All lines with the word "Delegated" must be pulled from the entries below.

——

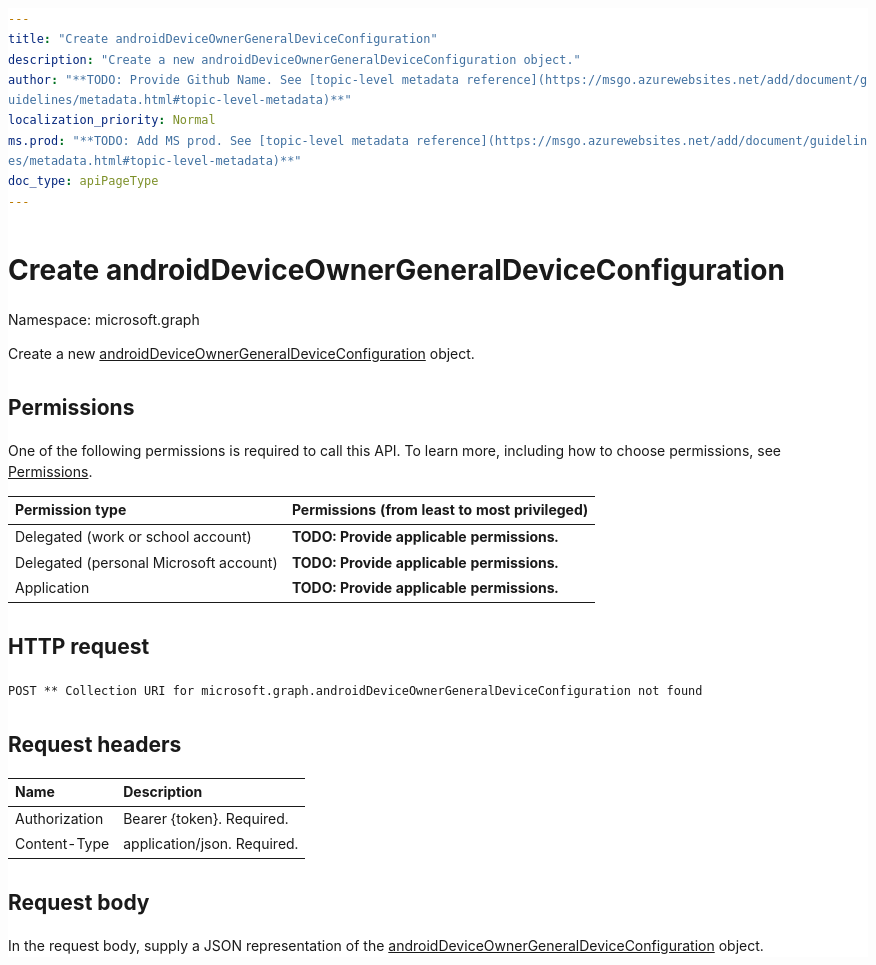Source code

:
```yaml
---
title: "Create androidDeviceOwnerGeneralDeviceConfiguration"
description: "Create a new androidDeviceOwnerGeneralDeviceConfiguration object."
author: "**TODO: Provide Github Name. See [topic-level metadata reference](https://msgo.azurewebsites.net/add/document/guidelines/metadata.html#topic-level-metadata)**"
localization_priority: Normal
ms.prod: "**TODO: Add MS prod. See [topic-level metadata reference](https://msgo.azurewebsites.net/add/document/guidelines/metadata.html#topic-level-metadata)**"
doc_type: apiPageType
---
```


# Create androidDeviceOwnerGeneralDeviceConfiguration
Namespace: microsoft.graph



Create a new [androidDeviceOwnerGeneralDeviceConfiguration](../resources/androiddeviceownergeneraldeviceconfiguration.md) object.

## Permissions
One of the following permissions is required to call this API. To learn more, including how to choose permissions, see [Permissions](/graph/permissions-reference).

|Permission type|Permissions (from least to most privileged)|
|:---|:---|
|Delegated (work or school account)|**TODO: Provide applicable permissions.**|
|Delegated (personal Microsoft account)|**TODO: Provide applicable permissions.**|
|Application|**TODO: Provide applicable permissions.**|

## HTTP request


``` http
POST ** Collection URI for microsoft.graph.androidDeviceOwnerGeneralDeviceConfiguration not found
```

## Request headers
|Name|Description|
|:---|:---|
|Authorization|Bearer {token}. Required.|
|Content-Type|application/json. Required.|

## Request body
In the request body, supply a JSON representation of the [androidDeviceOwnerGeneralDeviceConfiguration](../resources/androiddeviceownergeneraldeviceconfiguration.md) object.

——

--- Task answer ---
|Delegated (work or school account)|**TODO: Provide applicable permissions.**|
|Delegated (personal Microsoft account)|**TODO: Provide applicable permissions.**|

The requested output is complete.